__Schriftelijke opdracht a__.
Geef elke regel uit de rijen hieronder waarin het woord "elevation" staat. Let op hoofdletters en kleine letters.

__Gegeven tekst__.
----

De man heeft tijdens de mondelinge behandeling opgemerkt dat hij juist het contact met de vrouw probeert te vermijden. In dit kader vraagt hij zich af waarom de vrouw twee keer op bezoek is geweest bij zijn familie, op 100 meter afstand van zijn verblijfplaats, terwijl zij stelt bang voor hem te zijn. Voorts geeft hij aan dat zijn oudste dochter haar vriendinnen in Jordanië mistte toen het gezin van partijen in Nederland kwam wonen. Daarop heeft hij destijds gezegd dat de kinderen wel weer in Jordanië bij hun vriendinnen op bezoek kunnen gaan, zodra zij paspoorten hebben.

De man merkt verder op dat hij inmiddels twee keer bij [zorgaanbieder] is geweest. De dag voor de zitting heeft hij zich echter afgemeld vanwege zijn werk. De man wil met [zorgaanbieder] blijven samenwerken en geeft aan dat hij op [datum] 2025 weer een afspraak heeft staan.

2.5.6.

De Raad heeft tijdens de mondelinge behandeling het volgende naar voren gebracht. De Raad heeft zich er over verbaasd dat JBRA de zaak niet zou willen aannemen en gaf aan het een vreemde gang van zaken te vinden. De Raad heeft voor de mondelinge behandeling contact gezocht met Veilig Thuis. Zij geven aan dat er regie moet komen en er zicht moet komen op de veiligheid van de kinderen. Er is volgens Veilig Thuis sprake van intieme terreur. Veilig Thuis heeft laten weten dat zij in de komende weken gaan onderzoeken of het nodig is op te schalen naar JBRA. Indien partijen gezamenlijk gezag behouden dan is een verplicht kader sowieso noodzakelijk om regie te voeren en de juiste hulp te kunnen inschakelen. Echter, als de man gaat informeren, kan hij het adres van de vrouw krijgen. Indien de vrouw alleen het gezag krijgt over de kinderen, dan is het inzetten van de hulp wellicht in een vrijwillig kader mogelijk. De Raad stelt dat de veiligheid van de kinderen in dit geval belangrijker is dan het recht op omgang van de man; er zijn veel rode vlaggen ten aanzien van de veiligheid. De vrouw heeft angst voor de man en voelt zich emotioneel en fysiek onveilig. Op dit moment is er volgens de Raad onvoldoende zicht op de veiligheid van de kinderen.

De Raad adviseert de rechtbank het verzoek ten aanzien van het eenhoofdig gezag van de vrouw toe te wijzen dan wel het gezag van de man te schorsen.

Tevens adviseert de Raad op dit moment geen omgang vast te stellen tussen de man en de kinderen. Er dient eerst rust te komen in de situatie van partijen. Indien mogelijk kan de man later een verzoek bij de rechtbank indienen om weer in het gezag te worden herstelt. De Raad biedt aan onderzoek te doen.

2.5.7.

----

__Gegeven materiaal__.

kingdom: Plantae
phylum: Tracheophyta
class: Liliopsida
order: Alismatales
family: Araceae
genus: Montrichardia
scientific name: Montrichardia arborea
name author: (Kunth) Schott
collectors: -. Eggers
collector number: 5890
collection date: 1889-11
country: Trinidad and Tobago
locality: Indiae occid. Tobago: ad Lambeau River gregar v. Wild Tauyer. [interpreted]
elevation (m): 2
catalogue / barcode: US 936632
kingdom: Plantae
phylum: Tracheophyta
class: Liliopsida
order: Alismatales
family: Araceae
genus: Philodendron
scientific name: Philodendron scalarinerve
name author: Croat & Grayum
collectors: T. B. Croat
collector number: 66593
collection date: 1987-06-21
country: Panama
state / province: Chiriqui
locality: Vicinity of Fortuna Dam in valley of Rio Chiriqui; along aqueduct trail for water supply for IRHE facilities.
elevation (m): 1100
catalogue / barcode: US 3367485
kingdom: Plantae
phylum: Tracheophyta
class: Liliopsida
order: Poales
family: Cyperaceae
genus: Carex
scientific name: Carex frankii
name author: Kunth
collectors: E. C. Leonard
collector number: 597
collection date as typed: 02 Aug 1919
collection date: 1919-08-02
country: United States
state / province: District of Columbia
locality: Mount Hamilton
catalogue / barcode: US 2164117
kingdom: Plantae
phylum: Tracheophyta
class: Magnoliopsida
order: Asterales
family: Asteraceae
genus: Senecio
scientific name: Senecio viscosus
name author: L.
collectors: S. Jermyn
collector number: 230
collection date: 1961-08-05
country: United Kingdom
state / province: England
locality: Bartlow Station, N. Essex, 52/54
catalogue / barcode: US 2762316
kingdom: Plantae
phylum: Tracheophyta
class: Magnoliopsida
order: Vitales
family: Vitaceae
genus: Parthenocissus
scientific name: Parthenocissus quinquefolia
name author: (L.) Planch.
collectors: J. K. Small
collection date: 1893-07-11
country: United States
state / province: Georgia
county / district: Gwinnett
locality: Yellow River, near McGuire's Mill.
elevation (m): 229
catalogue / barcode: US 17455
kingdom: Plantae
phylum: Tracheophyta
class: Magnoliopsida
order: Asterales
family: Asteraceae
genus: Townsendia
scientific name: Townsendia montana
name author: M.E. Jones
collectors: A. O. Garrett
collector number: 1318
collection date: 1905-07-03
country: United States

----

__Schriftelijke opdracht b__.
Beantwoord over de tekst hierboven deze vragen:
(i) Hoe vaak is de vrouw volgens de man op bezoek geweest bij zijn familie?
(ii) Van wat is er volgens Veilig Thuis sprake?
(iii) Wat adviseert de Raad over de omgang tussen de man en de kinderen?

__Antwoord a__.
elevation (m): 2
elevation (m): 1100
elevation (m): 229

__Antwoord b__.
(i) Twee keer.
(ii) Van intieme terreur.
(iii) Op dit moment geen omgang vast te stellen.